- [Texte fourni]
- - - -

Algérie

Édition Parution en octobre de La première guerre d’Algérie. Une histoire de conquête et de résistance, 1830-1852 d’Alain Ruscio



Publié le 21.09.2024 dans le Quotidien le soir d’Algérie

KADER BAKOU

La première guerre d’Algérie. Une histoire de conquête et de résistance, 1830-1852 (éditions La Découverte), le nouveau livre d’Alain Ruscio, paraîtra le 3 octobre 2024 en France.
L’essai La première guerre d’Algérie. Une histoire de conquête et de résistance, 1830-1852 est une synthèse unique sur la conquête militaire de l’Algérie, prélude de 132 années de colonisation. En France, l’expression «guerre d’Algérie» désigne la guerre de Libération nationale (1954 et 1962). Mais, cette guerre ne fut pas la première, rappelle l’historien français Alain Ruscio, car dès 1830, avait commencé ce qu’il a appelle «la première guerre d’Algérie».
«La ‘‘première guerre d’Algérie’’ commença le 14 juin 1830 à 4 heures du matin, lorsque le premier soldat français posa le pied à Sidi-Ferruch. Les conquérants furent d’emblée confrontés à une force de résistance qu’ils n’avaient pas imaginée, dont la figure emblématique reste l’Emir Abd el-Kader. S’ensuivirent deux décennies d’affrontements d’une intensité et d’une violence extrêmes. Le maréchal Bugeaud et bien d’autres officiers appliquèrent et souvent amplifièrent sur le terrain la politique répressive décidée à Paris par François Guizot, Adolphe Thiers, Jean-de-Dieu Soult, etc. Par milliers, les Algériennes et les Algériens furent humiliés, spoliés, déplacés, enfumés, massacrés, décapités…
En 1852, Hugo décrivait cette française, «faite féroce par l’Algérie», lit- on dans la présentation de l’ouvrage d’Alain Ruscio. «Pourtant, cette politique de terreur fut approuvée et même justifiée par de grands intellectuels de l’époque, comme Tocqueville et Lamartine. D’autres, très minoritaires, dénoncèrent la conquête, au nom de critères plus pragmatiques qu’éthiques ou politiques», lit-on plus loin. En résumé, «prélude à cent trente-deux années de présence française, la conquête de l’Algérie constitue un moment décisif dans l’émergence de l’esprit colonial – et racial – qui marqua durablement la société hexagonale, et produit encore aujourd’hui ses effets délétères. Une synthèse inédite et sans concession sur des événements aussi déterminants que méconnus.»

- - - -

- [Données enregistrées]
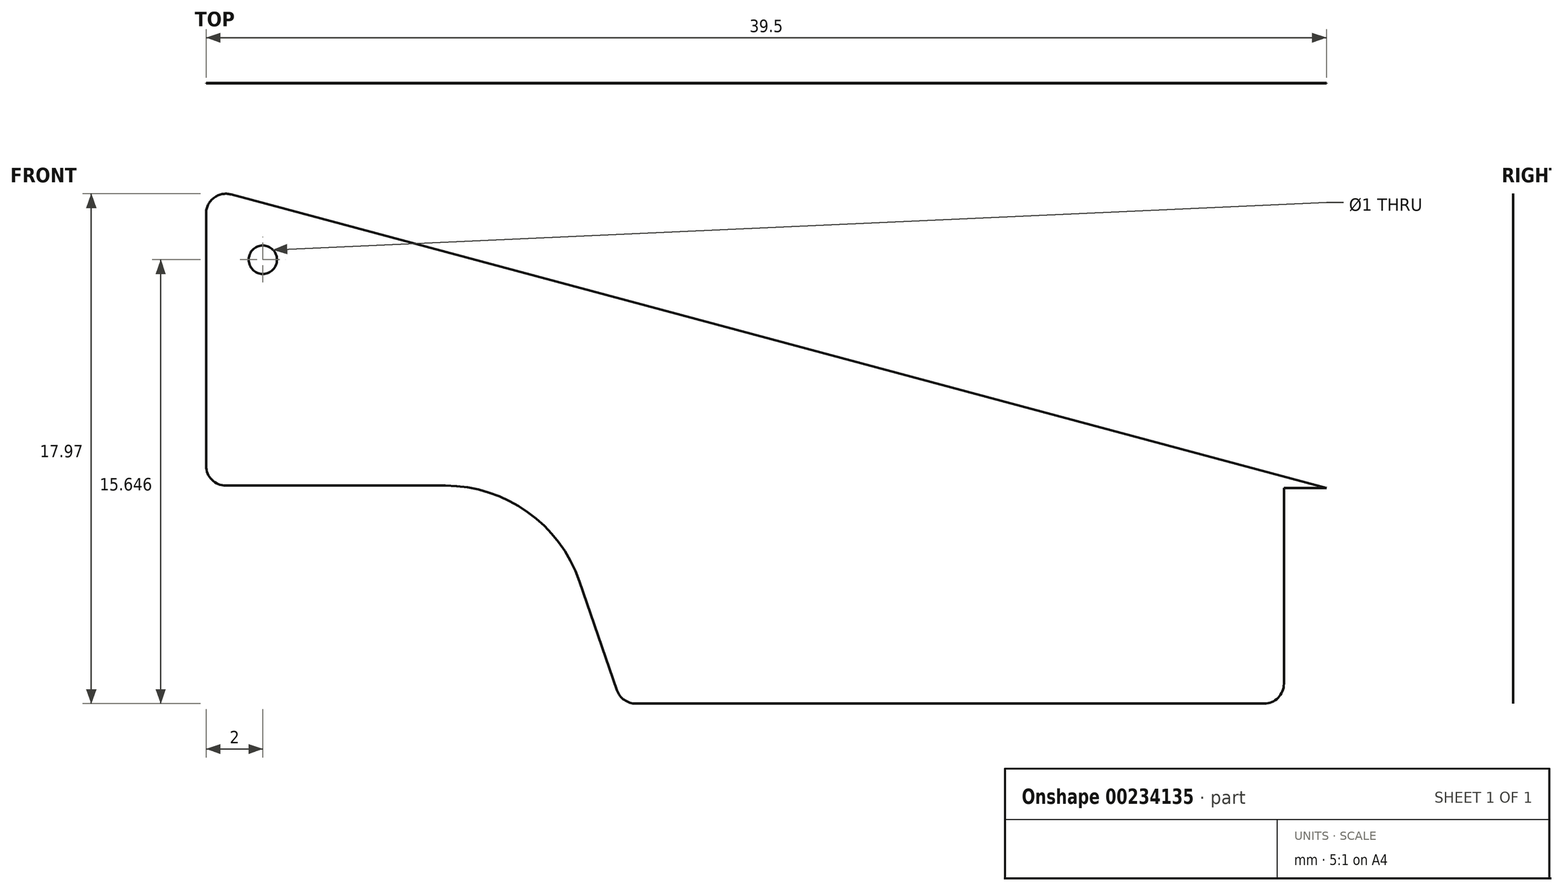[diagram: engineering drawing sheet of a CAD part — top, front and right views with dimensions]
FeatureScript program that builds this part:
annotation { "Feature Type Name" : "Feature", "Feature Type Description" : "" }
export const myFeature = defineFeature(function(context is Context, id is Id, definition is map)
    precondition{}
    {
        {
            var Q0;
            Q0=qCreatedBy(makeId("Front.planeOp"),FACE);
            var sketch = newSketch(context, id + "F0", { "sketchPlane" : qUnion([Q0])});
            skLineSegment(sketch, "E0", {"start": v(0.5, 0) * mm, "end": v(22.65, 0) * mm});
            skLineSegment(sketch, "E1", {"start": v(23.35, 0.7) * mm, "end": v(23.35, 7.6) * mm});
            skLineSegment(sketch, "E2", {"start": v(23.35, 7.6) * mm, "end": v(24.85, 7.6) * mm});
            skLineSegment(sketch, "E3", {"start": v(24.85, 7.6) * mm, "end": v(-13.77, 17.95) * mm});
            skLineSegment(sketch, "E4", {"start": v(-14.65, 17.27) * mm, "end": v(-14.65, 8.38) * mm});
            skLineSegment(sketch, "E5", {"start": v(-13.95, 7.68) * mm, "end": v(-6.21, 7.68) * mm});
            skLineSegment(sketch, "E6", {"start": v(-1.49, 4.31) * mm, "end": v(-0.16, 0.47) * mm});
            skPoint(sketch, "E7", {"position": v(-8.65, 7.68) * mm});
            skPoint(sketch, "E8.visualSharp", {"position": v(-2.65, 7.68) * mm});
            skArc(sketch, "E8.filletArc", {"start": v(-1.49, 4.31) * mm, "mid": v(-3.31, 6.75) * mm, "end": v(-6.21, 7.68) * mm});
            skPoint(sketch, "E9.visualSharp", {"position": v(-14.65, 18.18) * mm});
            skArc(sketch, "E9.filletArc", {"start": v(-13.77, 17.95) * mm, "mid": v(-14.38, 17.83) * mm, "end": v(-14.65, 17.27) * mm});
            skPoint(sketch, "E10.visualSharp", {"position": v(-14.65, 7.68) * mm});
            skArc(sketch, "E10.filletArc", {"start": v(-14.65, 8.38) * mm, "mid": v(-14.44, 7.89) * mm, "end": v(-13.95, 7.68) * mm});
            skPoint(sketch, "E11.visualSharp", {"position": v(0, 0) * mm});
            skArc(sketch, "E11.filletArc", {"start": v(-0.16, 0.47) * mm, "mid": v(0.1, 0.13) * mm, "end": v(0.5, 0) * mm});
            skPoint(sketch, "E12.visualSharp", {"position": v(23.35, 0) * mm});
            skArc(sketch, "E12.filletArc", {"start": v(22.65, 0) * mm, "mid": v(23.14, 0.2) * mm, "end": v(23.35, 0.7) * mm});
            skLineSegment(sketch, "E13", {"start": v(-12.65, 7.68) * mm, "end": v(-12.65, 17.65) * mm});
            skCircle(sketch, "E14", {"center": v(-12.65, 15.65) * mm, "radius": 0.5 * mm});
            skLineSegment(sketch, "E15", {"start": v(23.35, 7.6) * mm, "end": v(23.35, 8) * mm});
            skSolve(sketch);
        }
        {
            var Q0;
            Q0=makeQuery(id+"F0.imprint","IMPRINT",FACE,{"disambiguationData":[TD([[makeQuery(id+"F0.imprint","IMPRINT",EDGE,{"derivedFrom":sQuery(id+"F0.wireOp",EDGE,"E0")}),1.0]])]});
            var Q1;
            Q1=makeQuery(id+"F0.imprint","IMPRINT",FACE,{"disambiguationData":[TD([[makeQuery(id+"F0.imprint","IMPRINT",EDGE,{"derivedFrom":sQuery(id+"F0.wireOp",EDGE,"E4")}),1.0]])]});
            var Q2;
            {var subQ0=sQuery(id+"F0.wireOp",EDGE,"E2");Q2=makeQuery(id+"F0.imprint","IMPRINT",FACE,{"disambiguationData":[TD([[makeQuery(id+"F0.imprint","IMPRINT",EDGE,{"derivedFrom":subQ0}),1.0]])]});}
            extrude(context, id + "F1", {"entities" : qUnion([Q0, Q1, Q2]), "depth" : 1 / 406.4 * mm});
        }
    });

- - - -

- [Ensemble de tâches]
1. Relevez, dans l'article sur le livre d'Alain Ruscio, tous les participes qui décrivent le sort subi par les Algériennes et les Algériens dans la phrase commençant par « Par milliers ».
2. Reprenez l'article sur le livre d'Alain Ruscio à la suite de sa dernière phrase.
Les données constituent un matériau indépendant du texte fourni.

- [Réponses par tâche]
1. humiliés, spoliés, déplacés, enfumés, massacrés, décapités

2.
Dans La première guerre d'Algérie, Alain Ruscio écrit donc sur l'histoire des deux décennies (1830-1852) au cours desquelles l'Algérie fut conquise malgré la résistance acharnée des Algériens. Il s’attaque, ainsi, à une période de l’histoire (violente) de la colonisation de l’Algérie beaucoup moins étudiée et commentée que celle de la guerre d’indépendance algérienne (1954-1962). Retracée en 784 pages, cette histoire s’appuie sur une masse considérable de sources souvent inédites. L’historien dresse avec précision le terrible bilan (humain et matériel) de cette première guerre coloniale en Algérie, tout en soulignant qu’en 132 ans, la France n’est jamais parvenue à soumettre entièrement la résistance des Algériens.
Dans sa présentation de l’ouvrage d’Alain Ruscio, la revue Histoires coloniales rappelle qu’en 1891, une délégation de sénateurs, dirigée par Jules Ferry, se rendit en mission en Algérie. Elle auditionna un conseiller de Constantine, Taieb Morsly : «Nous sommes en Algérie quatre millions d’indigènes musulmans. Nous vivons au milieu d’un demi-million d’Européens dont la moitié à peine des citoyens français. Or, ces derniers ont seuls la direction et, pour ainsi dire, le monopole des affaires du pays, portant tout le profit. À eux les conseils municipaux, généraux et le Conseil supérieur du gouvernement ; à eux les emplois, les offices, les gros et les petits traitements. À eux les finances, les budgets, les allocations, les millions que la munificence de la France jette chaque année en Algérie. À eux les concessions, les meilleures terres, les villes, les villages, les fermes. À eux tout, à nous rien. Pourtant, nous sommes seize fois plus nombreux et – toute proportion gardée – nous payons en contributions de toutes sortes au moins le double ou le triple.»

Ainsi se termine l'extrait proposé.